▶ 記事本文

^^^^^^^^^^^^^^^^

結構小心者の私
今、「ピョートル大帝」という本を読んでいる。以前ご紹介した「女帝エカテリーナ」の原作者が書いたものだ。ビジュアル情報がなくとも、ピョートル大帝の話は様々な観光地で耳にタコができるほど聞いたので、知っている話を時系列につなげて物語として聞いている、という感じでわかりやすい。(カレリア地方のペテロザボーツクの街にですら彼の銅像は立っていた。)
ガイドによる説明は、彼の業績や才能をほめそやすものばかりだったので、物語としてまとめて読むと彼の人物像が浮かびあがってきて面白い。・・・ということで、書きかけていた記事があったのだが、昨夜私はそれを消してしまった。
ソ連崩壊後の今では、もうそんなことはないよ、と言いながら、長くモスクワに住んでいる外国人、あるいはモスクワは2度目3度目だという外国人たちによく聞かされた話は、いかに当局が外国人の行動を厳しくチェックしているかということだ。
例えば、ご主人がある国の大使の通訳を10年以上もしているという知人がいた。彼女たちはロシア政府が指定した住居に住んでいて、お手伝いさんや運転手はもちろんのこと、物が壊れたときの修理業者やマッサージ師にいたるまで、すべて政府の統括機関の斡旋を受けなければならないとされていた。
そんなある日、彼女と家族は郊外にドライブで日帰り旅行をする。その翌日、いつものようにやってきたマッサージ師はさりげなくこう訊ねたそうだ。「・・・で、昨日の○○へのドライブいかがでした?」もちろん、使用人やマッサージ師にドライブのことまで話したりはしていない。それには、さすがの彼女もドキッとし、自分は見張られている身分なのだということを実感したのだとか・・・。
昨日書いていた記事は、ロシアや王朝を非難するものではない。(非難できるほど、よく知らないし~(^.^;...)けれども、ふとその話を思い出した私は、ブログのタイトルに「ロシア」と入っているだけで、元KGBの怖~い誰かが見つけて読んでいて、「ピョートルを侮辱している」なんてマークされたらどうしよう・・・、と思うと、ついつい怖くなってしまい、削除してしまったのだ・・・。
・・・かなり、臆病な私でした。
かつてご紹介したキジー島 の浮かぶオネガ湖畔のペテロザヴォーツクにもピョートル大帝の銅像がある。寒村の漁村だったこの町は、ピョートルの命令により製鉄所が造られ町おこしがされた。「ペテロザヴォーツク」は「ピョートルの工場」という意味である。

^^^^^^^^^^^^^^^^

▶ 検討対象データ
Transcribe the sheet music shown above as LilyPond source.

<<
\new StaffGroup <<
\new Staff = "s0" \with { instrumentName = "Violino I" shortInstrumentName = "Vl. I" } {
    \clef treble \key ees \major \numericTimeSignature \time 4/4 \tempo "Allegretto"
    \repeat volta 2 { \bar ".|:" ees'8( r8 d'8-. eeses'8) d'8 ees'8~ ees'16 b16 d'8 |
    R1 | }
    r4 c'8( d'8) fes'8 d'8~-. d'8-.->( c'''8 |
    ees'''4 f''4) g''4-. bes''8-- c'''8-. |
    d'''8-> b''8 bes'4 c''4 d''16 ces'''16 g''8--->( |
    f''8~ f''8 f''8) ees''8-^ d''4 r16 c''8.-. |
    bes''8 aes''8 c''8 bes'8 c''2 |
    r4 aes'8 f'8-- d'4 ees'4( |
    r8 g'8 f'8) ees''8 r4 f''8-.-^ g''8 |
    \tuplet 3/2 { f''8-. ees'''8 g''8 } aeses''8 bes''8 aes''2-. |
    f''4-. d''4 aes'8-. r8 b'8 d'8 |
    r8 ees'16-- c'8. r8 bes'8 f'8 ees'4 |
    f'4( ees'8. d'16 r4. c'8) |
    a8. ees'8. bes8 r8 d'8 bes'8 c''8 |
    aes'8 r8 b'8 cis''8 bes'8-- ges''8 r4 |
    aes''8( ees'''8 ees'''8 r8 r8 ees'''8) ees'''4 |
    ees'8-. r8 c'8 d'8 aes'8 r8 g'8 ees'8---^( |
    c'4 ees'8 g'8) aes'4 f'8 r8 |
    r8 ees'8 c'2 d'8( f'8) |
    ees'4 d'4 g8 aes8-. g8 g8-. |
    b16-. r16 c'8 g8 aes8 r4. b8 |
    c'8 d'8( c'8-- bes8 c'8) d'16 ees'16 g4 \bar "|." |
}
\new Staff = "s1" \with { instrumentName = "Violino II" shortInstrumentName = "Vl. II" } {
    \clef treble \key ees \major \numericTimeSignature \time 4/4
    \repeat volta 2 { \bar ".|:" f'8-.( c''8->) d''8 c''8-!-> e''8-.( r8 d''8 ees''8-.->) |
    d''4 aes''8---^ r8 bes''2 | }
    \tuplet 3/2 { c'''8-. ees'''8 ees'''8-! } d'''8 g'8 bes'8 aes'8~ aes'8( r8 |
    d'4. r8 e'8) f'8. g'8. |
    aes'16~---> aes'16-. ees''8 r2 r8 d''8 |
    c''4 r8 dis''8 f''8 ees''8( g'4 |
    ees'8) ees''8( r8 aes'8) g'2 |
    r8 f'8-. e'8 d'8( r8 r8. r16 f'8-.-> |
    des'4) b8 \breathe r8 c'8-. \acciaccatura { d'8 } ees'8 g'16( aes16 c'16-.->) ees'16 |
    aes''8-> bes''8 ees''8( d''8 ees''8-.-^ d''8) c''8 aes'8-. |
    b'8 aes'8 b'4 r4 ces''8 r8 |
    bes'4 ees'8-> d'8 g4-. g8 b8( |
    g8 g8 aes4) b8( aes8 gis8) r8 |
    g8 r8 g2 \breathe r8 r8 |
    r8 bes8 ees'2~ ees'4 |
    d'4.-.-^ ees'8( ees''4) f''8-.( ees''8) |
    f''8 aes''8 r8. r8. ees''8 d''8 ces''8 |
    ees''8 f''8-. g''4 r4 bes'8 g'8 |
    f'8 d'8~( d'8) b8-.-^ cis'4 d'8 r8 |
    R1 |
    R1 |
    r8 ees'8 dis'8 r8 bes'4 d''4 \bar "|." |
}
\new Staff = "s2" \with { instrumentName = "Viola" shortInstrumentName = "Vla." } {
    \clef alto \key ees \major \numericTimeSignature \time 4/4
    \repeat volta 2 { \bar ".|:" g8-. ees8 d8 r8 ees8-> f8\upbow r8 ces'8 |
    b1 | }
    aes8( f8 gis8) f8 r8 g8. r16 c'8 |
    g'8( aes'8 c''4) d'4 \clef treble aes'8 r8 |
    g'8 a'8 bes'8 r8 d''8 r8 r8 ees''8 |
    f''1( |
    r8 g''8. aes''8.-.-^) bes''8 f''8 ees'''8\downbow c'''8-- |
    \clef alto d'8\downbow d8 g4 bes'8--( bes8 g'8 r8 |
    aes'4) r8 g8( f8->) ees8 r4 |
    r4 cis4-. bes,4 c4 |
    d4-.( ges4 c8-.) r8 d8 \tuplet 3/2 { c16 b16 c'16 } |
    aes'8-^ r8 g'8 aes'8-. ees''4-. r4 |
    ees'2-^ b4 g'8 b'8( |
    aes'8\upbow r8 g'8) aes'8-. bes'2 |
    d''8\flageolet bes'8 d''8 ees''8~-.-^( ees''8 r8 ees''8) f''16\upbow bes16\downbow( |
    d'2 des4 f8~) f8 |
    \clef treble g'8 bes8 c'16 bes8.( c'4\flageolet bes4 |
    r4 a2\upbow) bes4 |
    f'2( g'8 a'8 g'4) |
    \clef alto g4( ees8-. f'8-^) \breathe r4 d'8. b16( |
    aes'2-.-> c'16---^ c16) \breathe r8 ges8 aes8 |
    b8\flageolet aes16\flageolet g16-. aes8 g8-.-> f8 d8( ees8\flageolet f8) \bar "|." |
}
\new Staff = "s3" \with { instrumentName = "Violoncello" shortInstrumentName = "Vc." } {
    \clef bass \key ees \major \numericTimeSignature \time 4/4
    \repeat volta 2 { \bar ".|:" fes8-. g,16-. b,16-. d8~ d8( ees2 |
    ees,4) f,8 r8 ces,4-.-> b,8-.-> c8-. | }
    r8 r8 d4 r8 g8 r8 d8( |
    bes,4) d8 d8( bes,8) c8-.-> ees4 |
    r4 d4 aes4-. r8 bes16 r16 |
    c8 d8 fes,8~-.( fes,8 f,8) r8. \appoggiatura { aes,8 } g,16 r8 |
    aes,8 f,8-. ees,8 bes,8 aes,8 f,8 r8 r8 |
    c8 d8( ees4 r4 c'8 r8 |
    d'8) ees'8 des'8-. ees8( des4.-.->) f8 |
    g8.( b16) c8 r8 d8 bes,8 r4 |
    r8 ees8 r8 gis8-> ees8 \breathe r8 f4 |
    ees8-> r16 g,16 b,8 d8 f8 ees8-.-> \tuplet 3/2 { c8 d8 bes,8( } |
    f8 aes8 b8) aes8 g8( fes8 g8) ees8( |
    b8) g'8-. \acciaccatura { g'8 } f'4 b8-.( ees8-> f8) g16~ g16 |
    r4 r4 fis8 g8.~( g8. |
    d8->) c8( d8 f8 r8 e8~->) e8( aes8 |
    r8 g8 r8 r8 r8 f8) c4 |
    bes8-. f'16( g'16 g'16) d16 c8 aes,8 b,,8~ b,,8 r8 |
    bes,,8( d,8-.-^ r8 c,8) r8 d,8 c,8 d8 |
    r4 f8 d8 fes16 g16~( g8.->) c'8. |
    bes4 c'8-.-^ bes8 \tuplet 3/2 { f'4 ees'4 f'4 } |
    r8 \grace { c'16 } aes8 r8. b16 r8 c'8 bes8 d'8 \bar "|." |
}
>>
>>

^^^^^^^^^^^^^^^^

▶ 課題
記事本文のうち、「例えば、ご主人がある国の大使」から始まり「ルの工場」という意味である。」まで続く箇所を一字一句たがえずに書き写すこと。

▶ 最終回答
例えば、ご主人がある国の大使の通訳を10年以上もしているという知人がいた。彼女たちはロシア政府が指定した住居に住んでいて、お手伝いさんや運転手はもちろんのこと、物が壊れたときの修理業者やマッサージ師にいたるまで、すべて政府の統括機関の斡旋を受けなければならないとされていた。
そんなある日、彼女と家族は郊外にドライブで日帰り旅行をする。その翌日、いつものようにやってきたマッサージ師はさりげなくこう訊ねたそうだ。「・・・で、昨日の○○へのドライブいかがでした?」もちろん、使用人やマッサージ師にドライブのことまで話したりはしていない。それには、さすがの彼女もドキッとし、自分は見張られている身分なのだということを実感したのだとか・・・。
昨日書いていた記事は、ロシアや王朝を非難するものではない。(非難できるほど、よく知らないし~(^.^;...)けれども、ふとその話を思い出した私は、ブログのタイトルに「ロシア」と入っているだけで、元KGBの怖~い誰かが見つけて読んでいて、「ピョートルを侮辱している」なんてマークされたらどうしよう・・・、と思うと、ついつい怖くなってしまい、削除してしまったのだ・・・。
・・・かなり、臆病な私でした。
かつてご紹介したキジー島 の浮かぶオネガ湖畔のペテロザヴォーツクにもピョートル大帝の銅像がある。寒村の漁村だったこの町は、ピョートルの命令により製鉄所が造られ町おこしがされた。「ペテロザヴォーツク」は「ピョートルの工場」という意味である。